Another development which has not perhaps been received so warmly came with the Building Control (Amendment) Regulations 2013. These Regulations seeks to amend and significantly overhaul the system of self certification, by which parties involved in building projects are required to certify key elements of the design and construction. The Regulations will impact both builders and designers (and their insurers!), who will be required to issue certificates containing broad assurances as to the design and construction of building works, both in relatin to compliance with applicable standards and regulations, and in relation to meeting the drawings and specifications lodged with the local authority. The Regulations have caused much controversy, particularly in relation to the form of certificates proposed, and it is clear that a more measured approach is require. Where this will finally arrive remains uncertain, but again, the changes will felt across the industry.
Bringing it Home!
The Safety, Health and Welfare at Work (Construction) Regulations 2013 were also enacted this year, and came into effect from 1 August 2013. The key impetus behind the revised Construction Regulations 2013 was to bring Ireland into line with the underlying European Directive concerned with safety on construction sites, and to ensure that residential home-owners undertaking works to their own homes were brought within the definition of ‘client’ and therefore subject to statutory duties with regard to health and safety. Some concerns have been expressed that this will add administrative burden to those undertaking small scale constrcution work, but it is hard to argue with measures designed to ensure safety on site is given proper consideration.

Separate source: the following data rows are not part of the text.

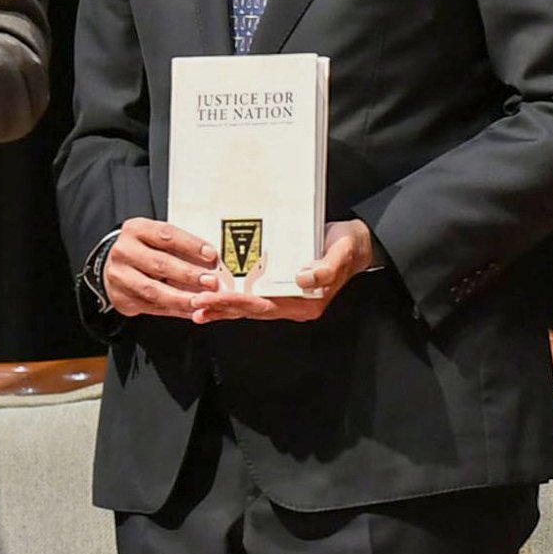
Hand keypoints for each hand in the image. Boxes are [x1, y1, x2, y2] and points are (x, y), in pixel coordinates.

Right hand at [102, 219, 220, 318]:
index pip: (166, 235)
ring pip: (153, 290)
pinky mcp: (121, 297)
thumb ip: (185, 250)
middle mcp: (124, 251)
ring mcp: (120, 275)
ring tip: (202, 301)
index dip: (191, 245)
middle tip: (212, 282)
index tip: (211, 255)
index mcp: (137, 230)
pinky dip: (174, 310)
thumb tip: (216, 265)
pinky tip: (191, 311)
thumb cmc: (147, 251)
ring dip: (182, 298)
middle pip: (160, 264)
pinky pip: (151, 306)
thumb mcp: (161, 241)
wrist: (118, 267)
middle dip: (189, 274)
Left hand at [188, 218, 376, 324]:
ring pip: (250, 305)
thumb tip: (301, 278)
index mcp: (307, 302)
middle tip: (195, 305)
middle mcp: (294, 304)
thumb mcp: (341, 252)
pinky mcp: (281, 286)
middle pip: (252, 310)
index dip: (238, 304)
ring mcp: (287, 297)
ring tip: (197, 306)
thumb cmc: (349, 246)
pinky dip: (233, 295)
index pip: (266, 306)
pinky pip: (254, 294)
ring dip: (224, 306)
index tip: (214, 299)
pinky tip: (215, 292)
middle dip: (223, 308)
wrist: (356, 243)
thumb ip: (326, 268)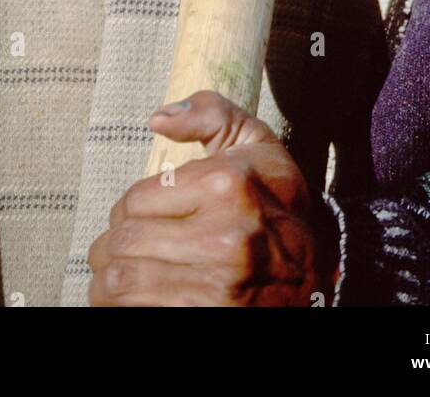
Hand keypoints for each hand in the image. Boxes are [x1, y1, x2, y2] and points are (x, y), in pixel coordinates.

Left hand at [87, 89, 339, 306]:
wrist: (322, 268)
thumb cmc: (279, 200)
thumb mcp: (255, 141)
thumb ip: (208, 113)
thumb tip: (156, 119)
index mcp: (225, 186)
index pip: (135, 200)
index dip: (125, 209)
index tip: (134, 215)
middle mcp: (222, 237)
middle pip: (124, 242)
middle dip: (108, 246)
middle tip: (113, 248)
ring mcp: (217, 286)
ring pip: (123, 282)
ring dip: (107, 280)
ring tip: (113, 275)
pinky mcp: (212, 316)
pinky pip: (143, 312)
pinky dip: (125, 307)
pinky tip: (132, 298)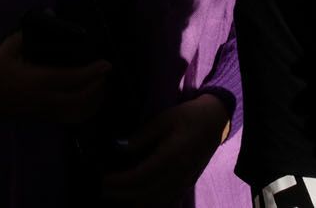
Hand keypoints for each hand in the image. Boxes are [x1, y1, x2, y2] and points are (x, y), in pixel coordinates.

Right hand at [0, 30, 110, 123]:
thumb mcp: (9, 46)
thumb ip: (29, 32)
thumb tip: (50, 13)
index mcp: (35, 80)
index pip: (70, 79)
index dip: (90, 73)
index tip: (105, 64)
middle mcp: (42, 99)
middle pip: (79, 98)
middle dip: (97, 86)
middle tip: (105, 72)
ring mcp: (43, 111)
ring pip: (77, 112)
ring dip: (94, 101)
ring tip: (102, 86)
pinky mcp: (43, 117)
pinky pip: (69, 119)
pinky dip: (85, 112)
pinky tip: (91, 101)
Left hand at [102, 93, 229, 203]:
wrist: (215, 122)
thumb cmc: (188, 116)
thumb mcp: (164, 119)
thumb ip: (142, 136)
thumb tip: (118, 147)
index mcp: (172, 157)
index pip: (139, 177)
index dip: (118, 182)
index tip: (100, 178)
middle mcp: (178, 175)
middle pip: (143, 195)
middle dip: (119, 194)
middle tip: (100, 187)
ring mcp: (183, 184)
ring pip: (153, 203)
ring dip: (130, 201)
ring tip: (113, 192)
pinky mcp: (185, 186)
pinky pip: (163, 202)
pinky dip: (145, 203)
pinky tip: (132, 196)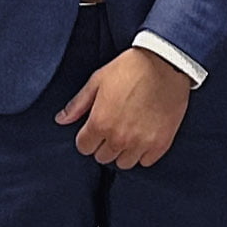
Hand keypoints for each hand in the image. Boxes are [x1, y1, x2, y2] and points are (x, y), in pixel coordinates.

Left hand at [58, 47, 189, 168]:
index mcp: (100, 123)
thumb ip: (78, 104)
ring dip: (123, 151)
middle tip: (113, 127)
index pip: (84, 147)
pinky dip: (143, 152)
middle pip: (102, 157)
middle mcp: (119, 138)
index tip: (95, 127)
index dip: (87, 137)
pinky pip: (145, 161)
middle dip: (104, 144)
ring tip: (128, 133)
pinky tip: (144, 136)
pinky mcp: (160, 144)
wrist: (166, 64)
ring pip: (124, 163)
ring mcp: (141, 143)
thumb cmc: (130, 68)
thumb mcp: (98, 80)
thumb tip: (60, 120)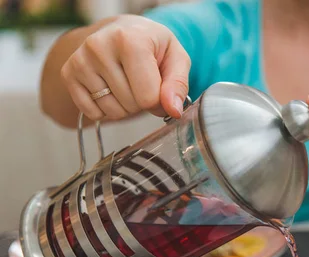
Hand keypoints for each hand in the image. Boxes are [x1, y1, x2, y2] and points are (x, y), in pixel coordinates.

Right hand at [60, 15, 190, 121]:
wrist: (123, 31)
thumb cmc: (153, 45)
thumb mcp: (176, 58)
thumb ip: (178, 84)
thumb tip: (173, 110)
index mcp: (130, 40)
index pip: (148, 97)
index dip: (159, 101)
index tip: (160, 88)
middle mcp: (99, 46)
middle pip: (131, 105)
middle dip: (142, 103)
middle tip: (142, 82)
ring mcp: (80, 60)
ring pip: (112, 111)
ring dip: (125, 107)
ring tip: (127, 83)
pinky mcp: (68, 73)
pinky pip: (93, 113)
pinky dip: (106, 110)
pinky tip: (111, 89)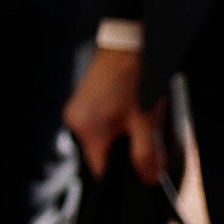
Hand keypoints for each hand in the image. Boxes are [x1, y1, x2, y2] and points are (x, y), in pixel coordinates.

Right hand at [63, 43, 166, 179]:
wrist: (129, 44)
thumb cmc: (138, 78)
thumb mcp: (147, 120)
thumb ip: (147, 153)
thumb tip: (148, 179)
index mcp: (89, 129)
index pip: (101, 170)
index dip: (122, 174)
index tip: (139, 167)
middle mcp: (75, 121)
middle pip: (100, 155)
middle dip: (122, 152)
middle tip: (141, 134)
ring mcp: (75, 110)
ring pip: (99, 140)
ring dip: (117, 137)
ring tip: (135, 118)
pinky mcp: (81, 102)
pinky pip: (96, 125)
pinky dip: (111, 124)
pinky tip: (125, 110)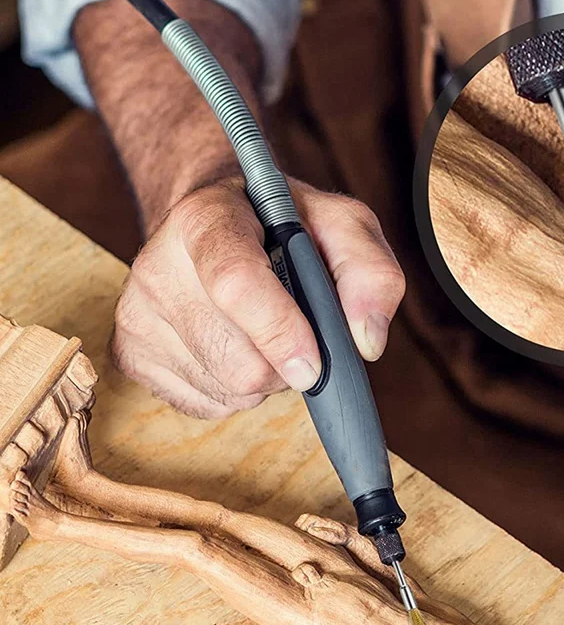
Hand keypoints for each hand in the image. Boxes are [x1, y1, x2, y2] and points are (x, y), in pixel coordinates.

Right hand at [111, 176, 404, 417]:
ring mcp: (137, 314)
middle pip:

The other main change was to extend the exempting clients from the requirement to appoint project supervisors (for both the design process and construction stage) where routine works of a short duration are being undertaken by a single contractor. Previously, this exemption only applied to routine maintenance and repair works. However, whenever there is more than one contractor involved in the works, or there is a particular risk (such as working at height) or the works are scheduled to last more than 30 days, the statutory appointments are required to be made.
Other than the foregoing, the Construction Regulations 2013 essentially consolidate the 2006 Regualtions and the various amendments made between then and the enactment of the new regulations into a single statutory instrument, whilst retaining the structure and order of the earlier regulations.

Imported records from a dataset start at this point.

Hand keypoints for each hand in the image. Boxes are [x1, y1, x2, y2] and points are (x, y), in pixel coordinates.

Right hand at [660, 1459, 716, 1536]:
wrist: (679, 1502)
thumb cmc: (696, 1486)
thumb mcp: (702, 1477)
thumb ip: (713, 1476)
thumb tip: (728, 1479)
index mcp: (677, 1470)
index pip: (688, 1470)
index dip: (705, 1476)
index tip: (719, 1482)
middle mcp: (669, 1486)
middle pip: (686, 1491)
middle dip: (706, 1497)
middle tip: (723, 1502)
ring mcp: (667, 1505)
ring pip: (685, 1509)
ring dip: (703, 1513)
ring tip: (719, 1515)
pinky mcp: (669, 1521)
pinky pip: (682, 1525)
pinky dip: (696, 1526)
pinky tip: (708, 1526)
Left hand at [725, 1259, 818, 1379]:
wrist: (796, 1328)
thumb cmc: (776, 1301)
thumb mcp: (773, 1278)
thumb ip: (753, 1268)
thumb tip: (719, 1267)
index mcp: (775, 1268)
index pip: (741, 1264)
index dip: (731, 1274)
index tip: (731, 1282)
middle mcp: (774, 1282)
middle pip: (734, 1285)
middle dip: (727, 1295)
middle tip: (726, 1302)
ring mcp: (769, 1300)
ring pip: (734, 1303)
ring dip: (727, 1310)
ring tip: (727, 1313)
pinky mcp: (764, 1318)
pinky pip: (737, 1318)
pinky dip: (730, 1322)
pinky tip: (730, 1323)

This has been a busy year for regulatory developments in the sector, and certainly an unusual year in that regard. This will create new challenges for those working in the sector during the year ahead, but will also, hopefully, bring about some improvements, particularly in relation to payment practices and, hopefully, more efficient dispute resolution. Overall, things are looking more positive for those working in construction, notwithstanding the significant challenges that remain.